Monitoring & Metrics
Prometheus & Grafana
Requires implementing the /metrics
end-point.
Areas to be monitored
- resources used in the namespaces and clusters
- number of processes/threads
- in API
- in workers
- memory
- CPU
- storage
- PostgreSQL metrics
- Redis/Celery metrics (?)
- tasks waiting in the queue
- number of processes/threads
- Actions taken by Packit Service and its components
Some of the questions we could answer:
- How many times do we call the GitHub/Pagure/GitLab API?
- How many messages do we process from the Fedora and CentOS message queues?
- Any other thing that is interesting information for us, but it's not stored in the database.
How do we instrument our services and code?
In Packit Service API the /metrics
endpoint can be exported using Flask's
application dispatching mechanism.
Then code would need to be instrumented.
For monitoring Celery tasks, the most fitting solution seems to be to export
to a Pushgateway. For this to work, a Prometherus Pushgateway needs to be
deployed in the Packit Service cluster where workers are running, to collect the
metrics from the workers and provide the /metrics
endpoint for Prometheus.
How could we try it out?
- As a POC we could pick one of the API end-points, instrument it, point the internal Prometheus instance to scrape the data, and create a dashboard visualizing that data.

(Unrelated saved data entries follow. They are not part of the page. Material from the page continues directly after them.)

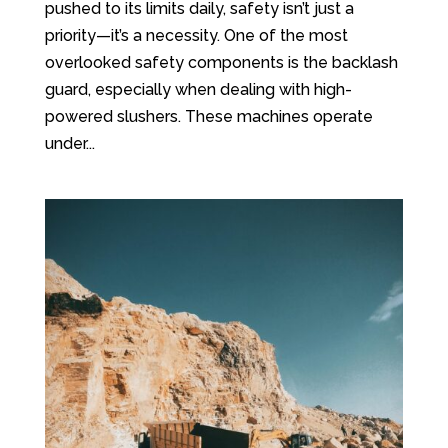
pushed to its limits daily, safety isn’t just a
priority—it’s a necessity. One of the most
overlooked safety components is the backlash
guard, especially when dealing with high-
powered slushers. These machines operate
under...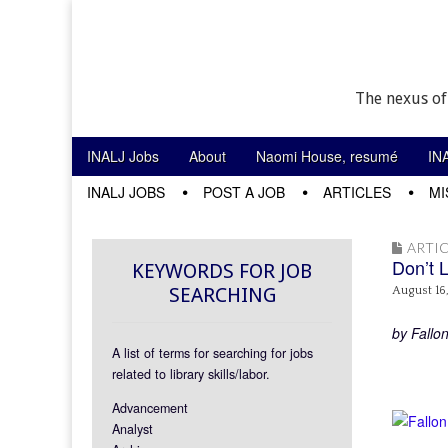
The nexus of
Skip to content
INALJ Jobs
About
Naomi House, resumé
IN
Main menu
INALJ JOBS
POST A JOB
ARTICLES
MI
Sub menu
ARTIC
Don’t 
KEYWORDS FOR JOB
SEARCHING
August 16
by Fallo
A list of terms for searching for jobs
related to library skills/labor.
Advancement
Analyst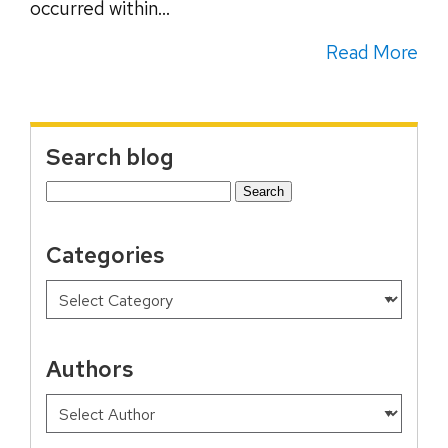
occurred within...
Read More
Search blog
Search
for:
Categories
Authors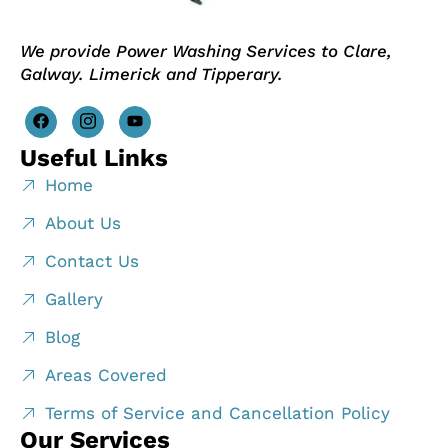
We provide Power Washing Services to Clare,
Galway. Limerick and Tipperary.
Useful Links
Home
About Us
Contact Us
Gallery
Blog
Areas Covered
Terms of Service and Cancellation Policy
Our Services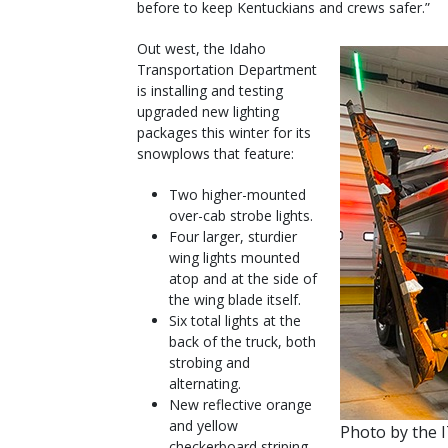
before to keep Kentuckians and crews safer.”
Out west, the Idaho
Transportation Department
is installing and testing
upgraded new lighting
packages this winter for its
snowplows that feature:
Two higher-mounted
over-cab strobe lights.
Four larger, sturdier
wing lights mounted
atop and at the side of
the wing blade itself.
Six total lights at the
back of the truck, both
strobing and
alternating.
New reflective orange
and yellow
Photo by the 
checkerboard striping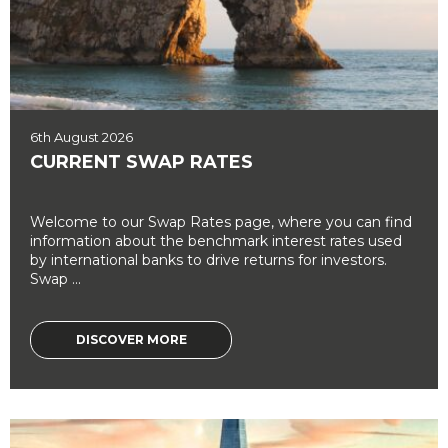
6th August 2026
CURRENT SWAP RATES
Welcome to our Swap Rates page, where you can find
information about the benchmark interest rates used
by international banks to drive returns for investors.
Swap ...
DISCOVER MORE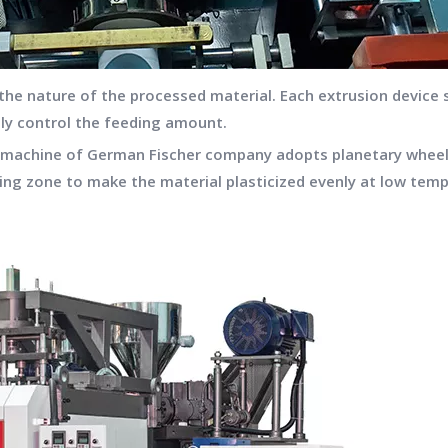
 the nature of the processed material. Each extrusion device
ely control the feeding amount.
ng machine of German Fischer company adopts planetary wheel
ing zone to make the material plasticized evenly at low temp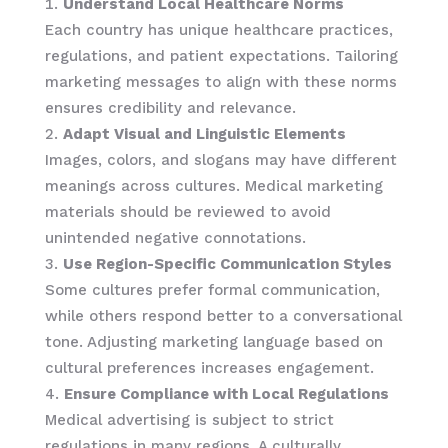
Understand Local Healthcare Norms
Each country has unique healthcare practices,
regulations, and patient expectations. Tailoring
marketing messages to align with these norms
ensures credibility and relevance.
Adapt Visual and Linguistic Elements
Images, colors, and slogans may have different
meanings across cultures. Medical marketing
materials should be reviewed to avoid
unintended negative connotations.
Use Region-Specific Communication Styles
Some cultures prefer formal communication,
while others respond better to a conversational
tone. Adjusting marketing language based on
cultural preferences increases engagement.
Ensure Compliance with Local Regulations
Medical advertising is subject to strict
regulations in many regions. A culturally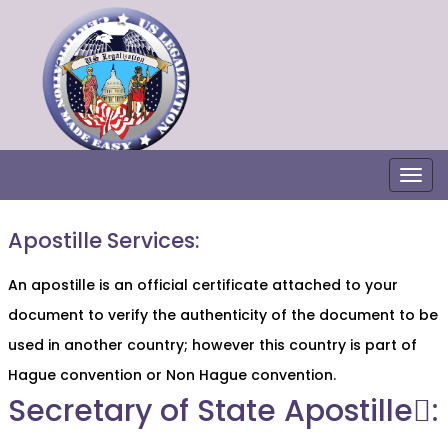
Togg
Apostille Services:
An apostille is an official certificate attached to your
document to verify the authenticity of the document to be
used in another country; however this country is part of
Hague convention or Non Hague convention.
Secretary of State Apostille:ٍ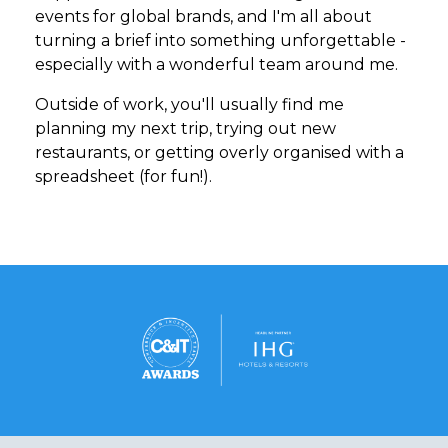
events for global brands, and I'm all about
turning a brief into something unforgettable -
especially with a wonderful team around me.
Outside of work, you'll usually find me
planning my next trip, trying out new
restaurants, or getting overly organised with a
spreadsheet (for fun!).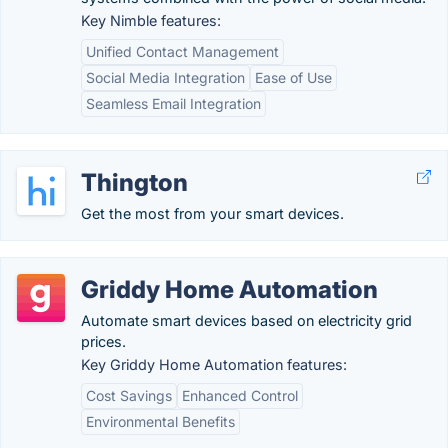
Key Nimble features:
Unified Contact Management
Social Media Integration
Ease of Use
Seamless Email Integration
Thington
Get the most from your smart devices.
Griddy Home Automation
Automate smart devices based on electricity grid
prices.
Key Griddy Home Automation features:
Cost Savings
Enhanced Control
Environmental Benefits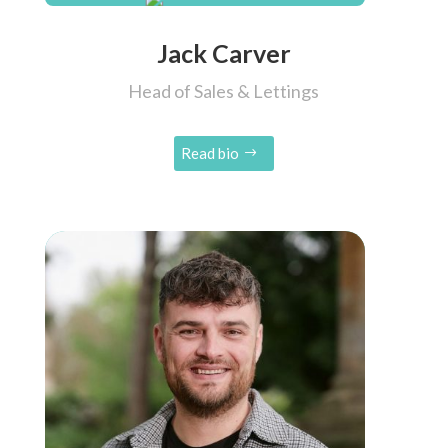
Jack Carver
Head of Sales & Lettings
Read bio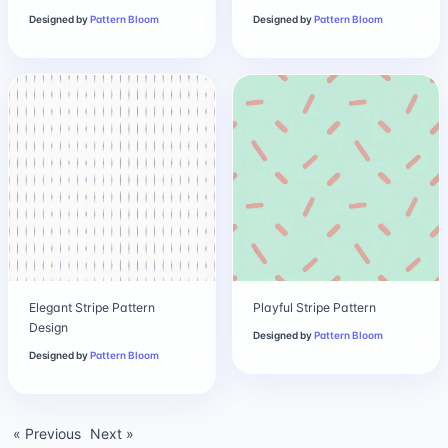
Designed by
Pattern Bloom
Designed by
Pattern Bloom
Elegant Stripe Pattern
Playful Stripe Pattern
Design
Designed by
Pattern Bloom
Designed by
Pattern Bloom
« Previous
Next »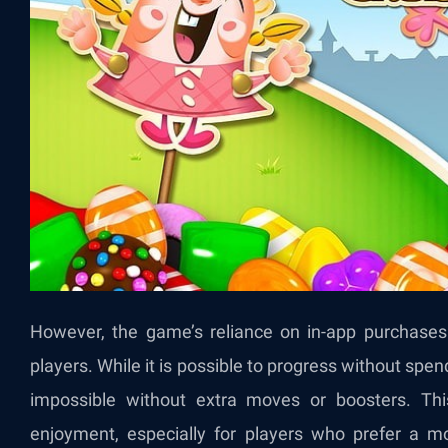
However, the game’s reliance on in-app purchases 
players. While it is possible to progress without spen
impossible without extra moves or boosters. Thi
enjoyment, especially for players who prefer a m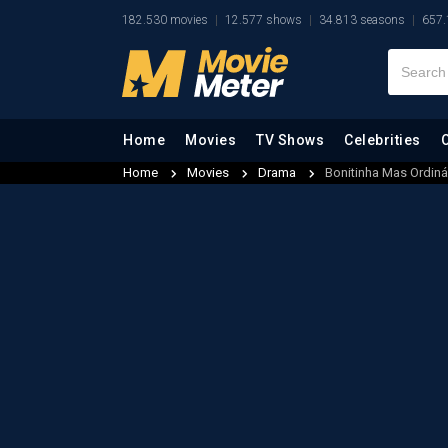
182.530 movies
12.577 shows
34.813 seasons
657.
Home
Movies
TV Shows
Celebrities
Home
Movies
Drama
Bonitinha Mas Ordiná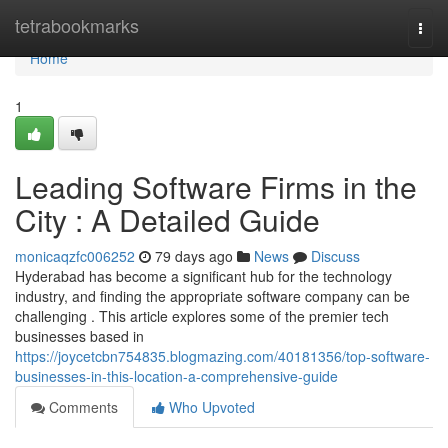
Home
tetrabookmarks
Togg
navi
Home
1
Leading Software Firms in the
City : A Detailed Guide
monicaqzfc006252
79 days ago
News
Discuss
Hyderabad has become a significant hub for the technology
industry, and finding the appropriate software company can be
challenging . This article explores some of the premier tech
businesses based in
https://joycetcbn754835.blogmazing.com/40181356/top-software-
businesses-in-this-location-a-comprehensive-guide
Comments
Who Upvoted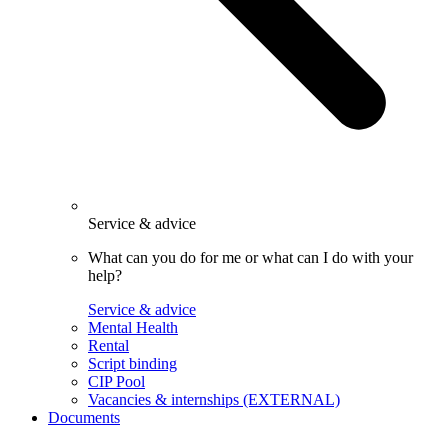
Service & advice
What can you do for me or what can I do with your
help?
Service & advice
Mental Health
Rental
Script binding
CIP Pool
Vacancies & internships (EXTERNAL)
Documents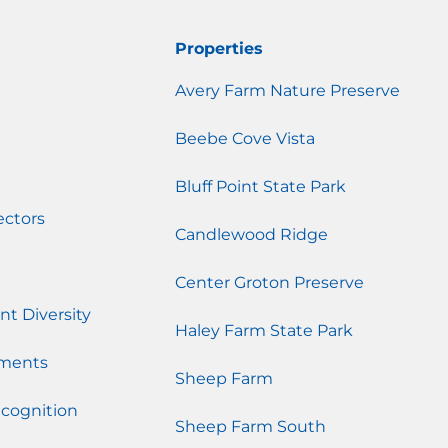
Properties
Avery Farm Nature Preserve
Beebe Cove Vista
Bluff Point State Park
ectors
Candlewood Ridge
Center Groton Preserve
nt Diversity
Haley Farm State Park
ments
Sheep Farm
cognition
Sheep Farm South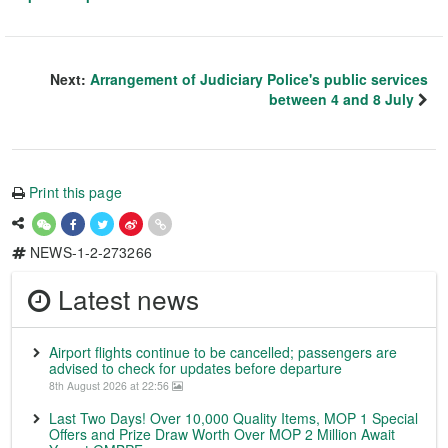
Next:
Arrangement of Judiciary Police's public services
between 4 and 8 July
Print this page
NEWS-1-2-273266
Latest news
Airport flights continue to be cancelled; passengers are
advised to check for updates before departure
8th August 2026 at 22:56
Last Two Days! Over 10,000 Quality Items, MOP 1 Special
Offers and Prize Draw Worth Over MOP 2 Million Await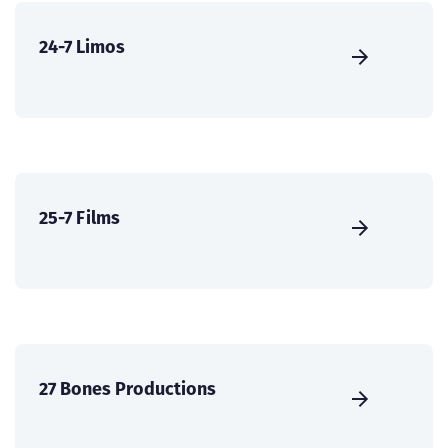
24-7 Limos
25-7 Films
27 Bones Productions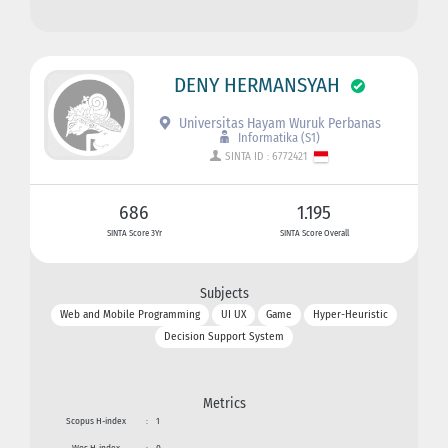
DENY HERMANSYAH
Universitas Hayam Wuruk Perbanas
Informatika (S1)
SINTA ID : 6772421
686
1.195
SINTA Score 3Yr
SINTA Score Overall
Subjects
Web and Mobile Programming
UI UX
Game
Hyper-Heuristic
Decision Support System
Metrics
Scopus H-index
:
1
Wos H-index
:
0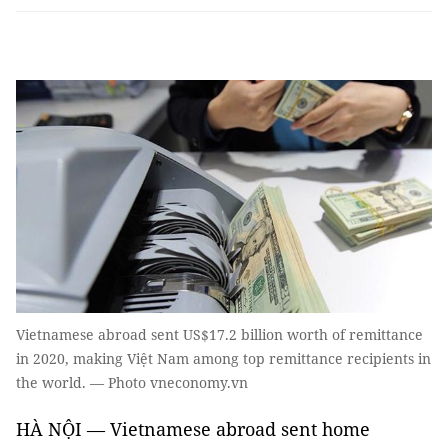
Vietnamese abroad sent US$17.2 billion worth of remittance
in 2020, making Việt Nam among top remittance recipients in
the world. — Photo vneconomy.vn
HÀ NỘI — Vietnamese abroad sent home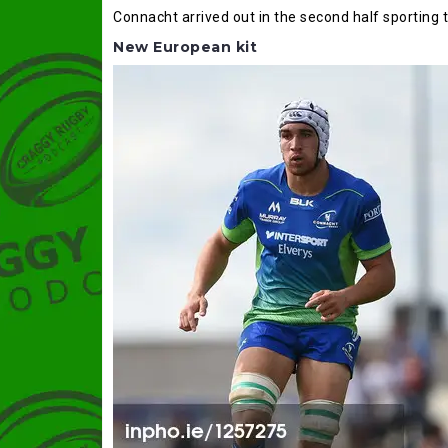
Connacht arrived out in the second half sporting 
New European kit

- We might want to consider a second POC to instrument a part of our Celery tasks, to try out the Pushgateway solution. This needs [Prometheus Pushgateway] to be set up and configured for scraping.
- Monitor some resources.
Dashboard
The Dashboard would offer a view in the data Packit Service stores about jobs, builds, etc. In short it would be a view on the database.
One of the reasons we would like to keep this option, despite also wanting to use Prometheus, is that the data in the DB will have high cardinality (Packit Service will be enabled on many projects), and the time series database used by Prometheus is not built to support high-cardinality use-cases.
With the dashboard we will be able to drill down into statistics about individual projects, PRs, builds. See #43.